Dutch storage battery start-up Lithium Werks is in advanced talks with Poland for a billion euro plant like the one it is building in China, its founder told AFP on Monday.

Kees Koolen said Europe was trailing behind Asia in the renewable energy storage sector, which is set to boom as economies transition from fossil fuels to curb global warming in the coming decades.

"Europe needs a lot of these factories and we are inviting each country to talk with us... we are in advanced talks with Poland," Koolen, formerly the CEO of Booking.com and COO of Uber, told AFP in an interview.

He said that Lithium Werks was scaling up its production of industrial-scale lithium iron phosphate batteries able to store large amounts of energy generated by sprawling wind and solar farms.

"The value of a gigafactory (making Lithium storage batteries) would be over a billion euros," Koolen added, estimating that the plant itself would generate 2,500 direct jobs plus another 10,000 to 12,000 indirect positions.

The CEO said the scale of the investment in Europe would mirror one his company is making to build a lithium storage battery plant in the Chinese county of Jiashan near Shanghai, in the Yangtze River Delta.

"It's similar to that in China. So that was 1.6 billion euros (1.8 billion dollars)... initially it will be smaller, but in the end, it will be bigger," he said, adding his company was drawing on both corporate loans and investors to back the project.

- 'Far behind' -

The Polish government did not immediately respond to an AFP request for comment on the prospective investment.

But fresh from hosting the UN COP24 climate talks that ended on Saturday in southern Poland, Michal Kurtyka spoke at the Lithiuum Werks event in Warsaw.
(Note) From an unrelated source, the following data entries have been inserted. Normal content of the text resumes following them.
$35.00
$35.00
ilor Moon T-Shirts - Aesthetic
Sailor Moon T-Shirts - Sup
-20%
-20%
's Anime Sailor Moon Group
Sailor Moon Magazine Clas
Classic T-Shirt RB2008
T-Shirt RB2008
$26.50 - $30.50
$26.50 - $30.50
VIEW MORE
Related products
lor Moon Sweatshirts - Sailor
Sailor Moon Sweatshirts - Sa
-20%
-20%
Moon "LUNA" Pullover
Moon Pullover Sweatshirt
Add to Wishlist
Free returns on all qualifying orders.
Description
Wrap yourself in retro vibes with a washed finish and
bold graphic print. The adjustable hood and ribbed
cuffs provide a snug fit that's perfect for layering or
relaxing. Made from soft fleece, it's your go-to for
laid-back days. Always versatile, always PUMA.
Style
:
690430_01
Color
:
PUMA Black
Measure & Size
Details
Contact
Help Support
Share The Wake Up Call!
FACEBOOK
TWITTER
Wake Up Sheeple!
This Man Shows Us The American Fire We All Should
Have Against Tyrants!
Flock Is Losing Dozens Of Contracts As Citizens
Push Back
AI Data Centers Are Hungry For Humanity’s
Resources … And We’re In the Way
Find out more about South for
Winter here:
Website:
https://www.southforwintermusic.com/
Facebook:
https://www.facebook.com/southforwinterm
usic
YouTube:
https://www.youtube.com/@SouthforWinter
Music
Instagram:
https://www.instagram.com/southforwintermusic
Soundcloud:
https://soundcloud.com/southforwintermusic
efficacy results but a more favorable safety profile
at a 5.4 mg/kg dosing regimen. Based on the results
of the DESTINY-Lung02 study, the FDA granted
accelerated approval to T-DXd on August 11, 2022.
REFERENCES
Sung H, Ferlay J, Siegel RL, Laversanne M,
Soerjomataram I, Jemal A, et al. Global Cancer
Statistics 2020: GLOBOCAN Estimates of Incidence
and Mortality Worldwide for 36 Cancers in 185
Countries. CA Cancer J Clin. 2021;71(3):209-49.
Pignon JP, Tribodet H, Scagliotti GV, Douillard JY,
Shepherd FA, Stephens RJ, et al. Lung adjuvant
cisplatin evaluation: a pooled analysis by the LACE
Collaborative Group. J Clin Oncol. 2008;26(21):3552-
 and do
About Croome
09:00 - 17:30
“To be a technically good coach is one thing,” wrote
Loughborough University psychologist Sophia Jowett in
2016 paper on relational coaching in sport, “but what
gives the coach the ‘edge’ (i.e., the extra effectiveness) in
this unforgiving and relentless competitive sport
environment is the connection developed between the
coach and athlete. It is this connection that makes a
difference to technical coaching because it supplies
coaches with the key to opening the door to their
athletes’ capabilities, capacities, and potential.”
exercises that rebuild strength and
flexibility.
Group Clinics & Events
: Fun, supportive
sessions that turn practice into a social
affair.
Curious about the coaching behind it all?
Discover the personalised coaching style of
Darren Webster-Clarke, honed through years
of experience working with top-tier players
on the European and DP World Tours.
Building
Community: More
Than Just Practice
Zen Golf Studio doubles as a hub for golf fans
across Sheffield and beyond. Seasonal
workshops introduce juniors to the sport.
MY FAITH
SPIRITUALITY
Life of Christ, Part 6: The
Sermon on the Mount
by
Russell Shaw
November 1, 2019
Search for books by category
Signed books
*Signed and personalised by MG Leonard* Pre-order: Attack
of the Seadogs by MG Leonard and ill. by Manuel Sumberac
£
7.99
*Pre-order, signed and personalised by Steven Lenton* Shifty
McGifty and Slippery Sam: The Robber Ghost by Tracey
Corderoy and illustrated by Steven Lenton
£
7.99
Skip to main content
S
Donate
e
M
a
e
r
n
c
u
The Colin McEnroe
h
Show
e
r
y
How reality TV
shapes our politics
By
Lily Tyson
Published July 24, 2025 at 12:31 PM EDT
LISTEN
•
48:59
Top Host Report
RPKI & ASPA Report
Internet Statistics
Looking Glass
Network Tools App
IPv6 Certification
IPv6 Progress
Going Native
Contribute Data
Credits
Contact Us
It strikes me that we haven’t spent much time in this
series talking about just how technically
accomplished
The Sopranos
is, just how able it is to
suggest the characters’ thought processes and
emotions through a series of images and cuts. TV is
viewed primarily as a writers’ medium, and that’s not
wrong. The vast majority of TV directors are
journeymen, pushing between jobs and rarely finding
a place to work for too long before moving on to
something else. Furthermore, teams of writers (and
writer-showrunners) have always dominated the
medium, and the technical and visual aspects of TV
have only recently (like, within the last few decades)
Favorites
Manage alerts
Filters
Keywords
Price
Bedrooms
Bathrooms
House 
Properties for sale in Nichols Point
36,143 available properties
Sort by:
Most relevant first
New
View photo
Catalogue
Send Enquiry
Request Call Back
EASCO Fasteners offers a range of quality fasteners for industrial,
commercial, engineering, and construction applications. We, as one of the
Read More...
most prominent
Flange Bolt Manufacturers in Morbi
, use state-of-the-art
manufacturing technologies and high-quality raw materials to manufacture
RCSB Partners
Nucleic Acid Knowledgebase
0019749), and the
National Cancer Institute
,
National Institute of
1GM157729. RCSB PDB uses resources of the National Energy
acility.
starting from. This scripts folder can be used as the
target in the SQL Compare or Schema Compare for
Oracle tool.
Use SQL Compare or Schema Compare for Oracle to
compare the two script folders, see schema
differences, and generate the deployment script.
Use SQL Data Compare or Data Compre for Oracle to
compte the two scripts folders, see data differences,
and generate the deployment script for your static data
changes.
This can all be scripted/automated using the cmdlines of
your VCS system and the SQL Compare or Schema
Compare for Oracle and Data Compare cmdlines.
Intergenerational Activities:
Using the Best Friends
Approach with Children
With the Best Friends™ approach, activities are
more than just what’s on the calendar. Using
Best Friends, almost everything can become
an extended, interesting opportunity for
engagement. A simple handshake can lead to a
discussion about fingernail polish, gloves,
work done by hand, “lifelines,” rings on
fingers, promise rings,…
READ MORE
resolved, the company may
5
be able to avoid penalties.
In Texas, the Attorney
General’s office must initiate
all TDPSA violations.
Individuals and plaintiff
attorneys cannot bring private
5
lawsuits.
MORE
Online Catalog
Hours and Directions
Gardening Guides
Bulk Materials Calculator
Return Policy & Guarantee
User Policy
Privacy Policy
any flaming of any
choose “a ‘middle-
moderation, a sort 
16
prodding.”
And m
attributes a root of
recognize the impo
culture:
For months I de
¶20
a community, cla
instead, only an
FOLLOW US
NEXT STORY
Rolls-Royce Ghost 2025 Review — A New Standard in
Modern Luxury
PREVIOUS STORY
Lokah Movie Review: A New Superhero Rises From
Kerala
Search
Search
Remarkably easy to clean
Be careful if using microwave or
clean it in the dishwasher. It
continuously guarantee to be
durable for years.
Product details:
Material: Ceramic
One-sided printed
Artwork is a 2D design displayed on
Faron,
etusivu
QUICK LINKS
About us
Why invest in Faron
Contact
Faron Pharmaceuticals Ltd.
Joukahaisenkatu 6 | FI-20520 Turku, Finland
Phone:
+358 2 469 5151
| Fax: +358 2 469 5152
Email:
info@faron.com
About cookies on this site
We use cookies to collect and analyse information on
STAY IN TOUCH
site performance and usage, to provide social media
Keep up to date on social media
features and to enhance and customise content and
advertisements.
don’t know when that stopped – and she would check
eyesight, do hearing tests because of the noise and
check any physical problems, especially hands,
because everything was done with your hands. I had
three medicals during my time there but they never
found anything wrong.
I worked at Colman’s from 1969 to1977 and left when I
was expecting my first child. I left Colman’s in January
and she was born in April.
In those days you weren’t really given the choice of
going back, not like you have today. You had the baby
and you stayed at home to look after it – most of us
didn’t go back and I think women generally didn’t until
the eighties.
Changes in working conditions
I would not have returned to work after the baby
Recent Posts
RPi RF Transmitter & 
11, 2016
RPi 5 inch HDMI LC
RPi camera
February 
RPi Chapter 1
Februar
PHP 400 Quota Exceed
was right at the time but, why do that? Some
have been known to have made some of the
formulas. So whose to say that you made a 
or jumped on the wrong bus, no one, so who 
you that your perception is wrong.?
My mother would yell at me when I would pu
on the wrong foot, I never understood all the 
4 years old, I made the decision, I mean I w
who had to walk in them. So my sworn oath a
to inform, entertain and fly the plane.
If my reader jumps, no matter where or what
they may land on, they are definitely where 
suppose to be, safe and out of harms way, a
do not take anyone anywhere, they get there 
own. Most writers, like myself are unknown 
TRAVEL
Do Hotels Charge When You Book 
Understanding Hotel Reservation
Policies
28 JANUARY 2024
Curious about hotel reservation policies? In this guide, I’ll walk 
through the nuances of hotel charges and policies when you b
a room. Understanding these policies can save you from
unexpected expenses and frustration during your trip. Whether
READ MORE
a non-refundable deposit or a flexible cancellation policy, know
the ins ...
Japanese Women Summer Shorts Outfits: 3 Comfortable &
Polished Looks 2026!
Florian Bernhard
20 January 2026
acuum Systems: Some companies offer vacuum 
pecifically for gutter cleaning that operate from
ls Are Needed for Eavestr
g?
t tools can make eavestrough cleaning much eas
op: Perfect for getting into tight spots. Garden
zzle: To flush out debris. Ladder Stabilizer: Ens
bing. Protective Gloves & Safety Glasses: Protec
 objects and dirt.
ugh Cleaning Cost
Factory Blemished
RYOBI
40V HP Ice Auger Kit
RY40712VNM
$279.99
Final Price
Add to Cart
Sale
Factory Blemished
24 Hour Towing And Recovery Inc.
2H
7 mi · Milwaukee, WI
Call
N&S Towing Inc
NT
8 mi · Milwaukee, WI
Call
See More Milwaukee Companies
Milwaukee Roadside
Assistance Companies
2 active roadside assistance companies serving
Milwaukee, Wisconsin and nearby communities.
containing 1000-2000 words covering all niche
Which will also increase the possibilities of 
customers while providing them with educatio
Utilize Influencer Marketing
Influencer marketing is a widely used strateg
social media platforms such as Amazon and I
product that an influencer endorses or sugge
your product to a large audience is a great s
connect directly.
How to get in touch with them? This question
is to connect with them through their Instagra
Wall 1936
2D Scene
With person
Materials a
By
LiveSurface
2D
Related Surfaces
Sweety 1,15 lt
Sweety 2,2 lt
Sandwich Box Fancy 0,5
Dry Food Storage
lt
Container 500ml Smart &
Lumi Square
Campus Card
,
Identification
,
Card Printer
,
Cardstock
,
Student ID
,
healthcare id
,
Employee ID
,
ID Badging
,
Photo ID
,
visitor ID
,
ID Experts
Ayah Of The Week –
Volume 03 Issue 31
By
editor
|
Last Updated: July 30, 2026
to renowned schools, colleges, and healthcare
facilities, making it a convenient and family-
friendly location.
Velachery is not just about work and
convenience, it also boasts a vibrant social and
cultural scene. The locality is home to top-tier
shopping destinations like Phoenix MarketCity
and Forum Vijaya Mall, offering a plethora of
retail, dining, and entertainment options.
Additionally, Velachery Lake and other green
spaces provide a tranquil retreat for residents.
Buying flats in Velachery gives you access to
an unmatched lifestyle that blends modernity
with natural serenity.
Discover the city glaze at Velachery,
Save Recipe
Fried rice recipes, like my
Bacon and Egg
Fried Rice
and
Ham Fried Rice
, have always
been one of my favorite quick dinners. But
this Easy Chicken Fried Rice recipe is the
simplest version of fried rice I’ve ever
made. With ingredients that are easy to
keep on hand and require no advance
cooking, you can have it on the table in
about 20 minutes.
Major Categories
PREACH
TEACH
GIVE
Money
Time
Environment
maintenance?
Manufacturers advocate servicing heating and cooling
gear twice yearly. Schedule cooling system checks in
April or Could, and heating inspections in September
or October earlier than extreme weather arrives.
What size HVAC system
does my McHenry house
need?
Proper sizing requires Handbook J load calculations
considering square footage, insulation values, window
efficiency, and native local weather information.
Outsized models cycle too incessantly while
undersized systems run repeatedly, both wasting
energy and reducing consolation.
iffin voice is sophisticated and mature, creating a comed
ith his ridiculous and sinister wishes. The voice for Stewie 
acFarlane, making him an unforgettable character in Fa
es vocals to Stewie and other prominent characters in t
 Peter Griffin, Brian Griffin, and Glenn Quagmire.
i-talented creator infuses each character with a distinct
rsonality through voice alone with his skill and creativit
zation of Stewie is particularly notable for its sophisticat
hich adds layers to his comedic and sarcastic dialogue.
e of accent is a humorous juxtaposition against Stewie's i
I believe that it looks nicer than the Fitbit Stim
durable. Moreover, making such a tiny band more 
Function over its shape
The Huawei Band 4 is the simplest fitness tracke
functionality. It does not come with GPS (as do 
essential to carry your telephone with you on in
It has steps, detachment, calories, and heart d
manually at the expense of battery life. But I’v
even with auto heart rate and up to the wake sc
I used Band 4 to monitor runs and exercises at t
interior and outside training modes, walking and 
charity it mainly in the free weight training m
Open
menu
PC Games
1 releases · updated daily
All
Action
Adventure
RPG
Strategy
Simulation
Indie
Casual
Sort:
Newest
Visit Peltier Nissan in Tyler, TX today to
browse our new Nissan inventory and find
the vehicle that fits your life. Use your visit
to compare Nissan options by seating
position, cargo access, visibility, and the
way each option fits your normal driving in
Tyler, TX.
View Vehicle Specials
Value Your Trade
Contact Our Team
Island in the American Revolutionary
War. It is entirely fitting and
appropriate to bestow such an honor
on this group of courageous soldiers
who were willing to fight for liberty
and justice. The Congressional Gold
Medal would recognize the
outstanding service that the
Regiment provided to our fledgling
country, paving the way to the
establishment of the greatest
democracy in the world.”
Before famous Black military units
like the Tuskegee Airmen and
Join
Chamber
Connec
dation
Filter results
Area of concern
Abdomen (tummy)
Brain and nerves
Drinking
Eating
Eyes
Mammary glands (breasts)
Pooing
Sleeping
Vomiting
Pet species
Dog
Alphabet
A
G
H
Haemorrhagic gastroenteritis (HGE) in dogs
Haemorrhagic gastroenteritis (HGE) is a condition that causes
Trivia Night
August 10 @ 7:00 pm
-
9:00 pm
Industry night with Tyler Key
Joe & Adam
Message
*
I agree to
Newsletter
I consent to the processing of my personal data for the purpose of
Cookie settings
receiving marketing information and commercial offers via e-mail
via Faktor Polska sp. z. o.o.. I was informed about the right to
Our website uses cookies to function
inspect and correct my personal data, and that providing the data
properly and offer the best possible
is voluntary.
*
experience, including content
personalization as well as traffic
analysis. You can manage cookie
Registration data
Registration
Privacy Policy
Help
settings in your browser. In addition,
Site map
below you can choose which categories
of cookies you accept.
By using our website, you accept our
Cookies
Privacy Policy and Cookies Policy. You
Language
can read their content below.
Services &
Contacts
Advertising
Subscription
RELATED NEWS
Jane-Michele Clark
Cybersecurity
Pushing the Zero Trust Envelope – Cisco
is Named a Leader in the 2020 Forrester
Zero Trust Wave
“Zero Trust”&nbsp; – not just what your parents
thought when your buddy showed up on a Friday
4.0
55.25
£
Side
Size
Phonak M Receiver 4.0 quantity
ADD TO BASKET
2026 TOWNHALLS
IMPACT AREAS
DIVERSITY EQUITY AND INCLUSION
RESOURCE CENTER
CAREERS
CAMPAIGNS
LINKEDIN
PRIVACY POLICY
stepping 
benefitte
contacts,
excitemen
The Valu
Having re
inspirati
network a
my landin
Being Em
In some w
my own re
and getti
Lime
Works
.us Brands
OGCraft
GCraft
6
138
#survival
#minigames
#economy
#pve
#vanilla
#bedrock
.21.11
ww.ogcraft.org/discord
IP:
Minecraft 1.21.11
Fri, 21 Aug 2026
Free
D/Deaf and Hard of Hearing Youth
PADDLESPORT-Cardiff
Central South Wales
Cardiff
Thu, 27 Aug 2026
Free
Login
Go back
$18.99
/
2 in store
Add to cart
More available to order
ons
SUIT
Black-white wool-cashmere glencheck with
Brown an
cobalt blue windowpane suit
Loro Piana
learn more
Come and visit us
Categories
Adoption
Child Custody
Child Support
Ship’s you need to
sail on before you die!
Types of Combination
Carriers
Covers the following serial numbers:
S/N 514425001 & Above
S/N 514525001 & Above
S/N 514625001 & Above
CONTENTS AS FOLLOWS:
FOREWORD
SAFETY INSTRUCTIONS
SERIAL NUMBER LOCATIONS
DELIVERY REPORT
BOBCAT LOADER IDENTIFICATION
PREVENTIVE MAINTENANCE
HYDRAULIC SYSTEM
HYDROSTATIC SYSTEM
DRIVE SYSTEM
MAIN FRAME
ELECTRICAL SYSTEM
While Kurtyka, who is secretary of state in Poland's environment ministry, refused to comment on the talks with the Lithium Werks, he said industrial-scale lithium batteries were the "common denomiator" for any transition to renewable energy.

Koolen said Europe needs to act fast to catch up with Asia in producing industrial-scale lithium batteries.

"We should build some large (storage) battery companies here because all of the battery technology and progress comes from east Asia now and there is one company in the US," he said, referring to the Elon Musk's California-based Telsa.

"In Korea, Japan and China you have...a few big companies that are dominating this market for ten years already," Koolen said.

"If we don't step up as Europe, we'll fall so far behind that we cannot catch up anymore."